Entre émotion et frissons, les tours humaines ont pris d’assaut les arènes
Classés au
patrimoine mondial immatériel de l'UNESCO, les «castells» - tours humaines de Catalogne
- sont un défi aux lois de la physique.
Ces constructions éphémères et fragiles voient hommes, femmes et enfants s’empiler
comme des briques jusqu'à plus de onze mètres. Le week-end dernier, les arènes de Tarragone
ont accueilli les 30 meilleures équipes de l’année pour le célèbre Concours de
Castells, l’équivalent du championnat du monde. Reportage photo.
Ils sont là par milliers. Vieux, jeunes et même enfants de cinq ans. Hommes et femmes, gamins et fillettes. Tous réunis dans l’immense arène de l’ancienne place de taureau de Tarragone, en Catalogne. Le Concours de Castells de Tarragone a 92 ans. A l’origine, ce n’était qu’un prétexte à rencontre des «colles castellers» - les équipes de châteaux . Mais aujourd’hui, le concours bisannuel est devenu un officieux championnat du monde, une incroyable attraction culturelle et touristique, véritable ode aux valeurs du peuple catalan.
Jusqu'à 10 étages
Le principe est simple: ériger la tour
humaine la plus haute et spectaculaire possible. Pour cela, les «castellers» se
tiennent sur les épaules les uns des autres et montent les niveaux, qui peuvent
atteindre jusqu'à 10 étages. En principe, c’est toujours un enfant muni d’un
casque qui grimpe à son sommet. Le «castell» est achevé quand celui-ci lève
un bras en l’air, mais il n’est validé que lorsque les participants sont
revenus à terre et qu’il n’y a plus de risque de chute.

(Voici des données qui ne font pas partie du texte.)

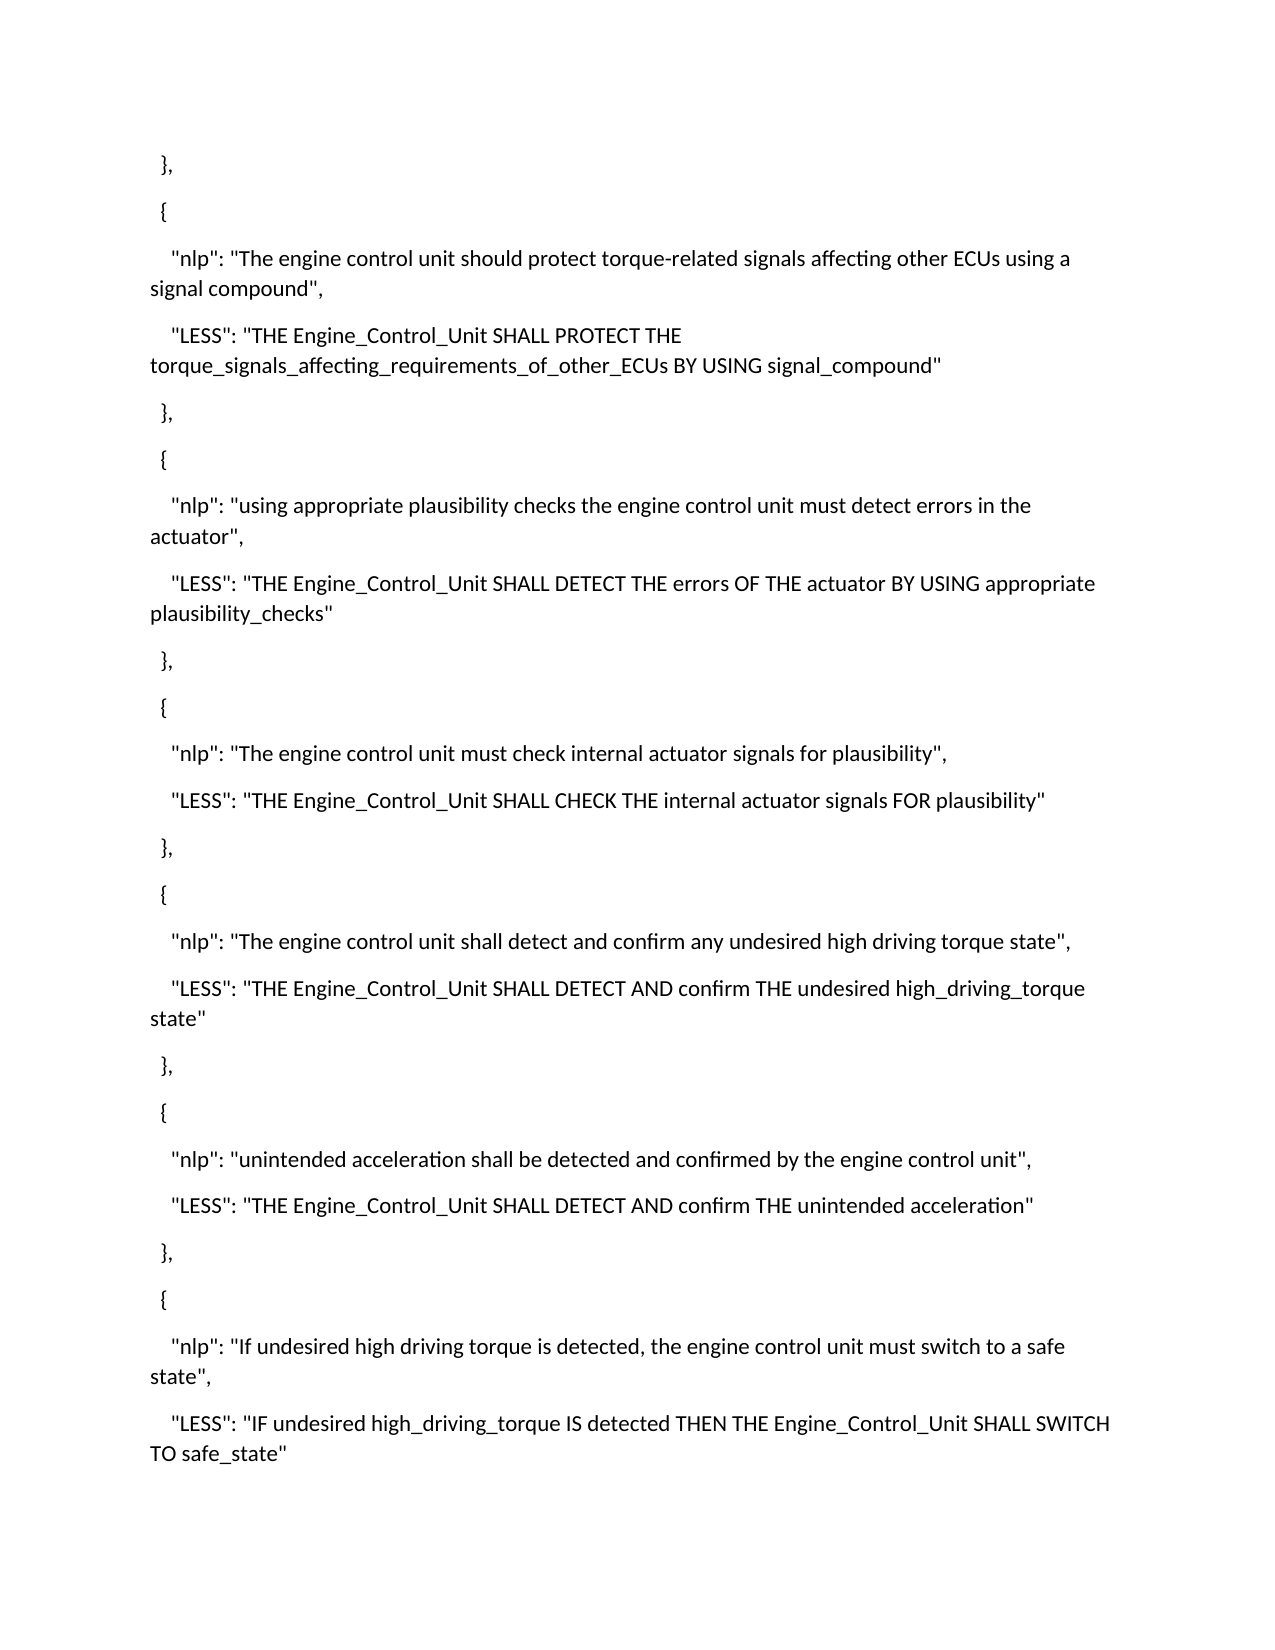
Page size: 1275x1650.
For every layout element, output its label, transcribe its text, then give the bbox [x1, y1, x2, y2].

text "LESS": "THE Engine_Control_Unit SHALL CHECK THE internal actuator signals FOR plausibility" [150, 786, 1125, 814]
text { [150, 1285, 1125, 1313]
text }, [150, 833, 1125, 861]
text "nlp": "The engine control unit shall detect and confirm any undesired high driving torque state", [150, 927, 1125, 955]
text "nlp": "The engine control unit should protect torque-related signals affecting other ECUs using a signal compound", [150, 244, 1125, 302]
text "nlp": "unintended acceleration shall be detected and confirmed by the engine control unit", [150, 1145, 1125, 1173]
text { [150, 1098, 1125, 1126]
text }, [150, 150, 1125, 178]
text "nlp": "using appropriate plausibility checks the engine control unit must detect errors in the actuator", [150, 492, 1125, 550]
text "nlp": "If undesired high driving torque is detected, the engine control unit must switch to a safe state", [150, 1332, 1125, 1391]
text "LESS": "IF undesired high_driving_torque IS detected THEN THE Engine_Control_Unit SHALL SWITCH TO safe_state" [150, 1409, 1125, 1468]
text }, [150, 646, 1125, 674]
text { [150, 445, 1125, 473]
text "LESS": "THE Engine_Control_Unit SHALL PROTECT THE torque_signals_affecting_requirements_of_other_ECUs BY USING signal_compound" [150, 321, 1125, 379]
text }, [150, 1051, 1125, 1079]
text "LESS": "THE Engine_Control_Unit SHALL DETECT THE errors OF THE actuator BY USING appropriate plausibility_checks" [150, 569, 1125, 627]
text "nlp": "The engine control unit must check internal actuator signals for plausibility", [150, 739, 1125, 768]
text }, [150, 1238, 1125, 1267]
text { [150, 197, 1125, 225]
text }, [150, 398, 1125, 426]
text "LESS": "THE Engine_Control_Unit SHALL DETECT AND confirm THE undesired high_driving_torque state" [150, 974, 1125, 1032]
text { [150, 880, 1125, 908]
text "LESS": "THE Engine_Control_Unit SHALL DETECT AND confirm THE unintended acceleration" [150, 1192, 1125, 1220]
text { [150, 693, 1125, 721]
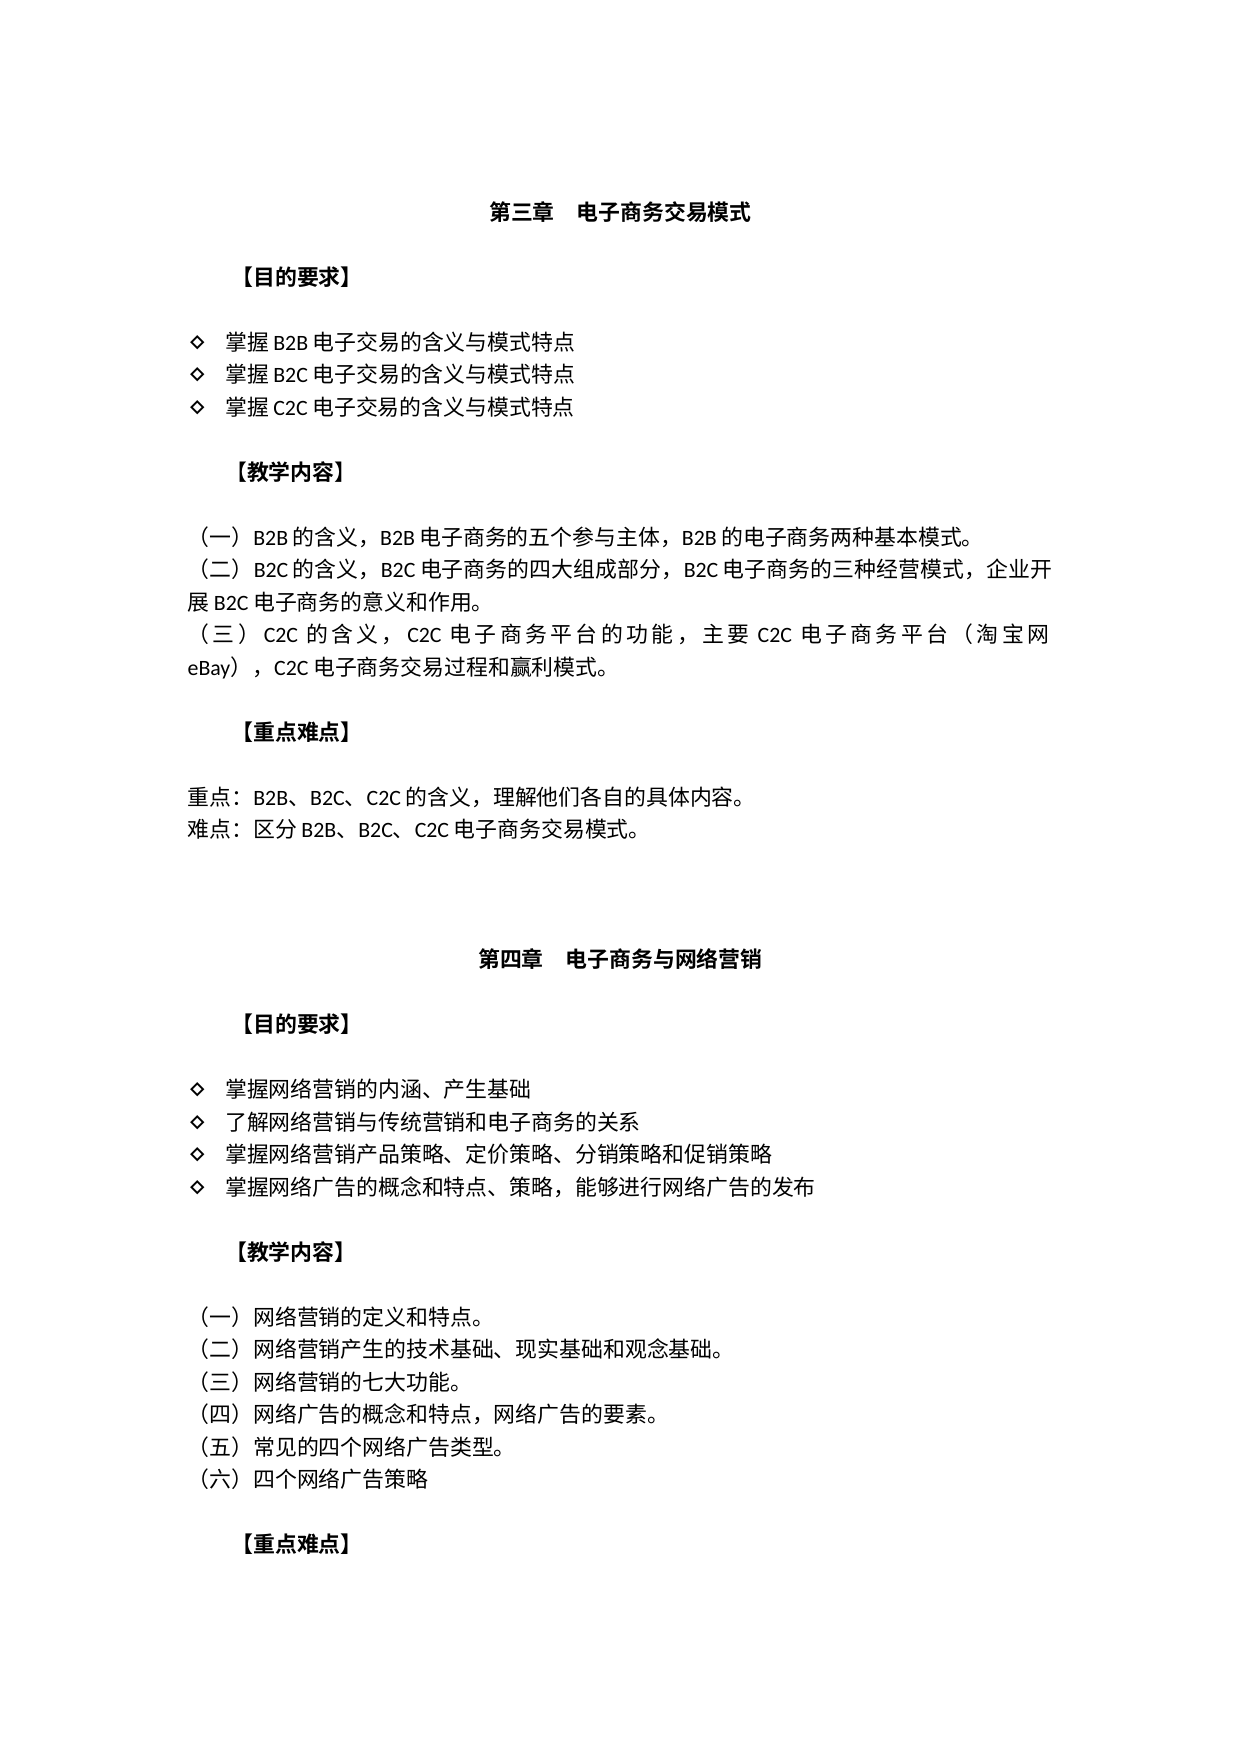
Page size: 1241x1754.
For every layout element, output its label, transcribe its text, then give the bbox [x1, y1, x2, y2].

text （四）网络广告的概念和特点，网络广告的要素。 [187, 1397, 1053, 1429]
text 【重点难点】 [187, 1527, 1053, 1559]
text （二）网络营销产生的技术基础、现实基础和观念基础。 [187, 1332, 1053, 1364]
text （六）四个网络广告策略 [187, 1462, 1053, 1494]
text （三）网络营销的七大功能。 [187, 1364, 1053, 1397]
text （二）B2C的含义，B2C电子商务的四大组成部分，B2C电子商务的三种经营模式，企业开展B2C电子商务的意义和作用。 [187, 552, 1053, 617]
text 【重点难点】 [187, 714, 1053, 747]
list 掌握网络广告的概念和特点、策略，能够进行网络广告的发布 [187, 1169, 1053, 1202]
list 掌握B2C电子交易的含义与模式特点 [187, 357, 1053, 389]
list 了解网络营销与传统营销和电子商务的关系 [187, 1104, 1053, 1137]
text （五）常见的四个网络广告类型。 [187, 1429, 1053, 1462]
text 【目的要求】 [187, 1007, 1053, 1039]
text 第四章 电子商务与网络营销 [187, 942, 1053, 974]
list 掌握B2B电子交易的含义与模式特点 [187, 324, 1053, 357]
text 难点：区分B2B、B2C、C2C电子商务交易模式。 [187, 812, 1053, 844]
list 掌握C2C电子交易的含义与模式特点 [187, 389, 1053, 422]
text 第三章 电子商务交易模式 [187, 194, 1053, 227]
list 掌握网络营销产品策略、定价策略、分销策略和促销策略 [187, 1137, 1053, 1169]
text （一）网络营销的定义和特点。 [187, 1299, 1053, 1332]
list 掌握网络营销的内涵、产生基础 [187, 1072, 1053, 1104]
text 【教学内容】 [225, 454, 1053, 487]
text （三）C2C的含义，C2C电子商务平台的功能，主要C2C电子商务平台（淘宝网、eBay），C2C电子商务交易过程和赢利模式。 [187, 617, 1053, 682]
text 【教学内容】 [225, 1234, 1053, 1267]
text 重点：B2B、B2C、C2C的含义，理解他们各自的具体内容。 [187, 779, 1053, 812]
text （一）B2B的含义，B2B电子商务的五个参与主体，B2B的电子商务两种基本模式。 [187, 519, 1053, 552]
text 【目的要求】 [187, 259, 1053, 292]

Les «castells» se construisent au rythme d’une musique appelée «toc de castells» dont les participants suivent la mélodie pour coordonner leurs mouvements. Les tours se composent de trois parties. La «pinya», la base de la tour, un socle sur lequel repose tout le poids de la construction et dont le rôle consiste aussi à amortir les chutes. Le tronc, lui, fait office de colonne vertébrale, structure verticale qui fait la liaison entre la base et le sommet de la tour. Et finalement, le «pom de dalt» - pomme du haut – composé de jeunes femmes et d’enfants aussi agiles que des singes, capables de grimper le long des corps jusqu’au sommet .
Les structures sont notées en fonction du nombre de niveaux, mais aussi de leur complexité : la quantité de «castellers» qui compose chaque étage de la tour, la structure simple, double ou même enchâssée. On s’en doute, tout est savamment orchestré. Les équipes venues des quatre coins de Catalogne s’entraînent avec assiduité plusieurs fois par semaine.
Force et équilibre, ingéniosité et solidarité, confiance et dépassement de soi. Au-delà de la compétition et des rivalités amicales, le monde des «castells» met à l’honneur les valeurs de partage, de confiance et de persévérance. Car ces tours humaines sont bien plus qu’un spectacle, elles sont une manifestation des valeurs du peuple catalan, de sa culture et de son histoire.
Teambuilding
La valeur
collective et individuelle de cette tradition est si importante qu'aujourd'hui,
de nombreuses entreprises qui souhaitent motiver leurs employés avec des
activités de teambuilding et de coaching, réalisent des activités ou des
ateliers de «castells».
Il est très difficile d’obtenir des places pour assister au grand concours biennal pris d’assaut par les supporters, mais les «castells» accompagnent tous les temps forts du calendrier festif en Catalogne. Il est possible de les voir tout au long de l’année lors des grandes fêtes populaires ou religieuses. Souvent, les tours humaines sont alors érigées devant les balcons des hôtels de ville ou sur les parvis des églises, voire la cathédrale de Tarragone.
Pour la petite histoire, ce sont les archifavoris Castellers de Vilafranca qui ont remporté le concours. Ils ont déjà 13 victoires à leur actif, dont seulement deux défaites depuis 1996.